Their novel technique is giving them a way to see through knees.
Visualizing cartilage damage
What’s happening inside the knee to cause so much anguish? Underneath the kneecap lie several slips of tissue called cartilage.
Cartilage acts as a cushion that keeps bones from knocking together and has a smooth surface that enables joints to move freely. “The surface of cartilage is so slick, it’s like ice on ice,” says Didier Laurent, a Director in the Biomarker Development group at the Novartis Institutes for BioMedical Research (NIBR).
When osteoarthritis strikes, the cartilage breaks down. Pits form. That special springy and slippery function degrades. Joints become stiff and achy, and movement can become painful. The human body is not able to repair the damage.
Good cartilage defined
A protein called proteoglycan is part of what gives cartilage its spring. The material naturally weaves itself together with another protein, collagen, to create a super-strong material a superhero would envy. High-quality cartilage is resilient enough to withstand constant pounding and still spring back, and it is smooth enough to enable bones to move fast and free.

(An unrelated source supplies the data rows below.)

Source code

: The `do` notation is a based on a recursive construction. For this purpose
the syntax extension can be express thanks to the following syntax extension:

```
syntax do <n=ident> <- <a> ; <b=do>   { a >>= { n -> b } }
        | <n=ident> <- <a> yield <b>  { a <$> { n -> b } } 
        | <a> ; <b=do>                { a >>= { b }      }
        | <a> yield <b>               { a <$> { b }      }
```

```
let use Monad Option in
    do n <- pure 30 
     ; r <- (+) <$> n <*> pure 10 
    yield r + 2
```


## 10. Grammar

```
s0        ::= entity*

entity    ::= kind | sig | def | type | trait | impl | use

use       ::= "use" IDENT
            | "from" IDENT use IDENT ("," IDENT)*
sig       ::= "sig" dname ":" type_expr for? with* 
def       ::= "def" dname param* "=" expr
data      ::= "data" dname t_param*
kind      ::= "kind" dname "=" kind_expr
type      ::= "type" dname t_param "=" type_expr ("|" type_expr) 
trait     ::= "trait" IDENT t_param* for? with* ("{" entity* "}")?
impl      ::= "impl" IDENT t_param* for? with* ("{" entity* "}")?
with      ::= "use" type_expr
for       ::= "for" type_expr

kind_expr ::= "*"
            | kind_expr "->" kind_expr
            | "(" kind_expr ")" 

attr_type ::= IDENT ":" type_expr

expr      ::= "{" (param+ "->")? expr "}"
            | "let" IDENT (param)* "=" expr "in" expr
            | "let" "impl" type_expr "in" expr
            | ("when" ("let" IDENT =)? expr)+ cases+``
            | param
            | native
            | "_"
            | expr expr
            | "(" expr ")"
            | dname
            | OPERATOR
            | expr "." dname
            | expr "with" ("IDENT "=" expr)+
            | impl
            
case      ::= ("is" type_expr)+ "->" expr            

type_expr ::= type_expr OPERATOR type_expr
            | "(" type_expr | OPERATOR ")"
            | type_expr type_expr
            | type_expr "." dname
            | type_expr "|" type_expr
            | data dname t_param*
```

Since damaged cartilage does not regenerate on its own, Novartis scientists are working on a way to prod the body to regenerate these building blocks and weave them together into high-quality tissue. The challenge is to confirm that the regenerated cartilage is a powerful weave of collagen and proteoglycans, without, through a biopsy, having to cut out part of what they’ve just grown back.
A view into the knee
That’s where Siegfried Trattnig, an MRI expert at the Medical University of Vienna, and his MRI technology come in.
MRI machines in clinical use are typically 1.5 tesla or 3 tesla scanners (tesla is the measure of the magnetic field strength the machine produces). Trattnig, however, is working with a more powerful 7 tesla (7T) machine.
At 7T, it’s possible to see the finer details inside living bodies – such as knees – as small as 200 micrometers, slightly larger than the width of a human hair. The technology also generates information on tissue composition, which reflects how healthy the tissue is. This new capability is critical for picking up the subtle signals that reveal high-quality cartilage regeneration.